TASK ITEM: Rewrite the lines below, replacing every "Home" with "Start" and changing nothing else. Omit the picture markers from your version.

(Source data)
★ ★ ★ ★ ★ ★ ★

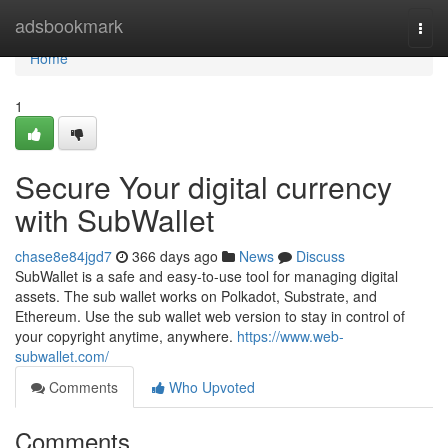
Home
adsbookmark
Togg
navi
Home
1
Secure Your digital currency
with SubWallet
chase8e84jgd7
366 days ago
News
Discuss
SubWallet is a safe and easy-to-use tool for managing digital
assets. The sub wallet works on Polkadot, Substrate, and
Ethereum. Use the sub wallet web version to stay in control of
your copyright anytime, anywhere.
https://www.web-
subwallet.com/
Comments
Who Upvoted
Comments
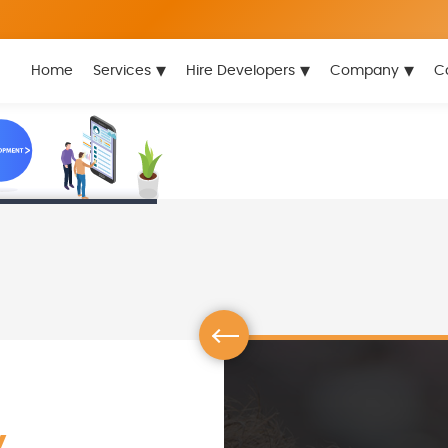
▾
▾
▾
Home
Services
Hire Developers
Company
C
y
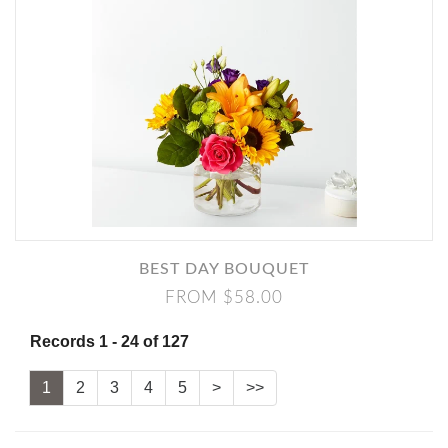
BEST DAY BOUQUET
FROM $58.00
Records 1 - 24 of 127
1
2
3
4
5
>
>>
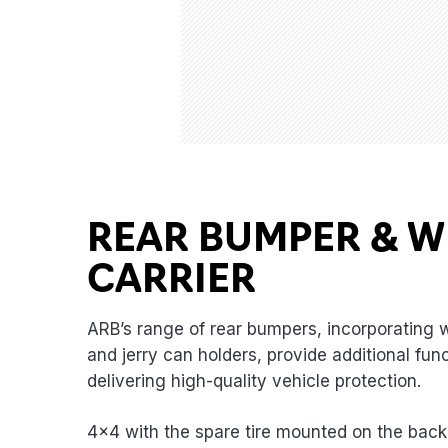
REAR BUMPER & W
CARRIER
ARB’s range of rear bumpers, incorporating w
and jerry can holders, provide additional func
delivering high-quality vehicle protection.
4×4 with the spare tire mounted on the back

★ ★ ★ ★ ★ ★ ★

RESULT OF THIS EXERCISE:
Start
adsbookmark
Togg
navi
Start
1
Secure Your digital currency
with SubWallet
chase8e84jgd7
366 days ago
News
Discuss
SubWallet is a safe and easy-to-use tool for managing digital
assets. The sub wallet works on Polkadot, Substrate, and
Ethereum. Use the sub wallet web version to stay in control of
your copyright anytime, anywhere.
https://www.web-
subwallet.com/
Comments
Who Upvoted
Comments
▾
▾
▾
Start
Services
Hire Developers
Company
C
y
BEST DAY BOUQUET
FROM $58.00
Records 1 - 24 of 127
1
2
3
4
5
>
>>
REAR BUMPER & W
CARRIER
ARB’s range of rear bumpers, incorporating w
and jerry can holders, provide additional func
delivering high-quality vehicle protection.
4×4 with the spare tire mounted on the back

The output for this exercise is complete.